▶ _Change detection outputs_
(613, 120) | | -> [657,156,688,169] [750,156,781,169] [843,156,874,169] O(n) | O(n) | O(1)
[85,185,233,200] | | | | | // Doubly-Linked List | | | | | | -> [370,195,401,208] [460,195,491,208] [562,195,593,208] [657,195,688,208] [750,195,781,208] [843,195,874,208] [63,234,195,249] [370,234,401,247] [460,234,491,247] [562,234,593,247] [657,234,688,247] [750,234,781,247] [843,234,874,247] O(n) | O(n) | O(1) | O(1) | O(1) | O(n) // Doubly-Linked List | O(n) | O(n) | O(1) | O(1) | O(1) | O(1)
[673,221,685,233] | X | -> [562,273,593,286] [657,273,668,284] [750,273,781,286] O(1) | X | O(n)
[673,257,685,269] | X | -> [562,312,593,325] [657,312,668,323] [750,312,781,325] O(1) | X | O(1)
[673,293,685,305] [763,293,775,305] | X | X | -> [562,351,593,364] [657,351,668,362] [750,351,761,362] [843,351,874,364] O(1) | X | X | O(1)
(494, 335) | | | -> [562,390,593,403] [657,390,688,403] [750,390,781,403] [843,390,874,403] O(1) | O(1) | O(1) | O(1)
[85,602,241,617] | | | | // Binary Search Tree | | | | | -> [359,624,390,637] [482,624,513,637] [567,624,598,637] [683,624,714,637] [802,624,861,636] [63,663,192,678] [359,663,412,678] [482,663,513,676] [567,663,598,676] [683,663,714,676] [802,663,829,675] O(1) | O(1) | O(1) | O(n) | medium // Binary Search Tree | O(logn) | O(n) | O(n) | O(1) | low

▶ _Task prompt_
The whole block of entries above should be repeated exactly.

▶ _Written solution_
(613, 120) | | -> [657,156,688,169] [750,156,781,169] [843,156,874,169] O(n) | O(n) | O(1)
[85,185,233,200] | | | | | // Doubly-Linked List | | | | | | -> [370,195,401,208] [460,195,491,208] [562,195,593,208] [657,195,688,208] [750,195,781,208] [843,195,874,208] [63,234,195,249] [370,234,401,247] [460,234,491,247] [562,234,593,247] [657,234,688,247] [750,234,781,247] [843,234,874,247] O(n) | O(n) | O(1) | O(1) | O(1) | O(n) // Doubly-Linked List | O(n) | O(n) | O(1) | O(1) | O(1) | O(1)
[673,221,685,233] | X | -> [562,273,593,286] [657,273,668,284] [750,273,781,286] O(1) | X | O(n)
[673,257,685,269] | X | -> [562,312,593,325] [657,312,668,323] [750,312,781,325] O(1) | X | O(1)
[673,293,685,305] [763,293,775,305] | X | X | -> [562,351,593,364] [657,351,668,362] [750,351,761,362] [843,351,874,364] O(1) | X | X | O(1)
(494, 335) | | | -> [562,390,593,403] [657,390,688,403] [750,390,781,403] [843,390,874,403] O(1) | O(1) | O(1) | O(1)
[85,602,241,617] | | | | // Binary Search Tree | | | | | -> [359,624,390,637] [482,624,513,637] [567,624,598,637] [683,624,714,637] [802,624,861,636] [63,663,192,678] [359,663,412,678] [482,663,513,676] [567,663,598,676] [683,663,714,676] [802,663,829,675] O(1) | O(1) | O(1) | O(n) | medium // Binary Search Tree | O(logn) | O(n) | O(n) | O(1) | low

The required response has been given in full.